Findings
MRI brain:
There is markedly abnormal FLAIR hyperintensity throughout the pons involving principally the lateral ventral and dorsal pons as well as the lateral pons sparing the extreme dorsal aspect of the pons and extending minimally into the left middle cerebellar peduncle and rostrally into the caudal aspect of the central midbrain. There is subtle enhancement within this region particularly on post contrast coronal imaging (which is not as well visualized on axial postcontrast imaging performed immediately previously which could be on the basis of enhancement kinetics and/or minimal difference in technique). There is a suggestion of subtle leptomeningeal enhancement over the ventral aspect of the medulla.
No evidence of enhancement within the mammillary bodies or thalami and findings would be atypical for Wernicke Encephalopathy in the setting of alcohol usage. The region of involvement is not entirely typical of osmotic demyelination, there is no significant restricted diffusion and enhancement would also be atypical. Findings would not be typical for neoplasia.

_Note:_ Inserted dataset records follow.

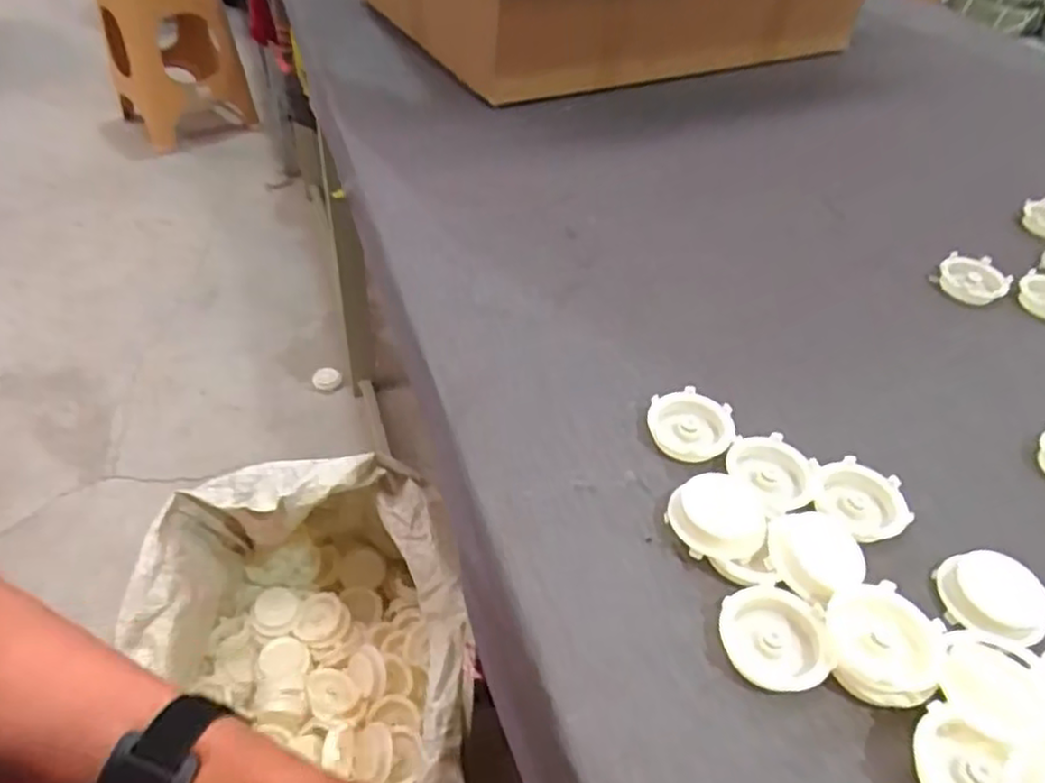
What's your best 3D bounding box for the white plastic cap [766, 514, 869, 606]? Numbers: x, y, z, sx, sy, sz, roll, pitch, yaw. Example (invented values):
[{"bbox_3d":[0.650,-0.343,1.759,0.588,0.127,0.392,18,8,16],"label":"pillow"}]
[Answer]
[{"bbox_3d":[0.169,0.095,0.410,0.052,0.014,0.054,2,45,-2],"label":"white plastic cap"}]

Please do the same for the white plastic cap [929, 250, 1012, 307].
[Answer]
[{"bbox_3d":[0.421,-0.104,0.658,0.059,0.022,0.059,2,45,-2],"label":"white plastic cap"}]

Orbits normal in appearance. Large right maxillary sinus mucous retention cyst. Trace mucosal thickening of the left maxillary sinus and ethmoid air cells. Remaining paranasal sinuses are clear. Mastoid air cells clear.
Impressions
- Findings are most suggestive of infectious inflammatory processes with rhombencephalitis, favor Listeria. CSF sampling may be instructive if not already performed.
- Scattered foci of T2/FLAIR signal hyperintensities in the periventricular and subcortical white matter, which is nonspecific and may be related to prior infectious/inflammatory processes, microvascular ischemic disease, or migraines.